Changing an HTML page to Unicode

So you've heard that it's useful to use Unicode (UTF-8) for your pages rather than a legacy character encoding such as Latin1 (Windows 1252 or ISO 8859-1) or Shift_JIS, and you've heard that others are doing it, but you're not sure how it works.

This page will help you change the character encoding of your HTML page to UTF-8.

Answer

Below we summarise the information you need to convert a simple page to a Unicode character encoding. Follow the links to other articles on the site if you need to get detailed information about any step.

For much more detailed advice about converting complex sites, software and data to Unicode, see the article Migrating to Unicode.

Step 1: Save the data as UTF-8

It will not be sufficient to just change the declarations inside your pages to say that the page is encoded in UTF-8. You must ensure that your data is actually encoded, ie. saved, in UTF-8.

If you are working with hand-edited files then you should use the options of your editor to save the file in UTF-8 rather than the encoding you were using. If you are building files from scripts and databases, you should ensure that the data is converted as necessary and that the correct parameters are set in your scripting environment.

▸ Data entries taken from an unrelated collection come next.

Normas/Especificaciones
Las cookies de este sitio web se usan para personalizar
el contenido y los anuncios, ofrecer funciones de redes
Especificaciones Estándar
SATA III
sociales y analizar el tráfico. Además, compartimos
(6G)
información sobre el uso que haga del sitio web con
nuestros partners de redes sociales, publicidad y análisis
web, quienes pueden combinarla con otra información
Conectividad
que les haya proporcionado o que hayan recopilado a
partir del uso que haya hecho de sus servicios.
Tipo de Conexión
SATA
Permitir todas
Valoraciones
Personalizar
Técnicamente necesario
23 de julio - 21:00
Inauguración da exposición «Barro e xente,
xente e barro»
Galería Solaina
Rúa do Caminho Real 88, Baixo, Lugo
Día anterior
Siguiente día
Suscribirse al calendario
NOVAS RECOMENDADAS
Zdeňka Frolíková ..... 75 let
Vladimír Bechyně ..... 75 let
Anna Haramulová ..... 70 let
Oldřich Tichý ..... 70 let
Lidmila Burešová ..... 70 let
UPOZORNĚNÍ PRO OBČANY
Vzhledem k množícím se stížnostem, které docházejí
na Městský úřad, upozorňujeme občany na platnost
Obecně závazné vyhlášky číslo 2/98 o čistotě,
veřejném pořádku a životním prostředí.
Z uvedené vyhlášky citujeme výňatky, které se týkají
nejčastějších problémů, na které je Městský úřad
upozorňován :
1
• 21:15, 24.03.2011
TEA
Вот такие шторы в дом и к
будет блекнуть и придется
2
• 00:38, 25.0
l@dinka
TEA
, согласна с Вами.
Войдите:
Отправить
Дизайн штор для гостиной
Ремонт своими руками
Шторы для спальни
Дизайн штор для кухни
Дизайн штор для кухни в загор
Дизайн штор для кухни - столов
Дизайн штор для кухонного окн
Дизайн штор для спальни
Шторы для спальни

Note that you may have to ensure that the data does not include a UTF-8 signature, also known as a byte-order mark (BOM).

Step 2: Declare the encoding in your page

You should change the character encoding declaration in your page (or add one if you don't already declare it).

In its simplest form, this looks as follows, and should come at the beginning of the head element in your HTML code.

<meta charset="utf-8">

Step 3: Ensure that your server does the right thing

Although your data is in UTF-8 and you have declared it in the page, your server may still be serving the page with an accompanying HTTP header that says it is something else.

Test it by putting the URL of your page in this form. It will take you to the Internationalization Checker. Look in the table for the row with the title HTTP Content-Type, under Character Encoding, and check that it says either UTF-8 or No encoding information found.

If the HTTP Content-Type shows an encoding other than UTF-8 you'll need to take steps to rectify it, because the declaration in the HTTP header will override information inside the page.

Server admin privileges are needed to change the encoding sent in the HTTP header, though you may be able to do so yourself even if you are serving files via an ISP. Consult your server admin person. See the explanation of one way to do this for an Apache server.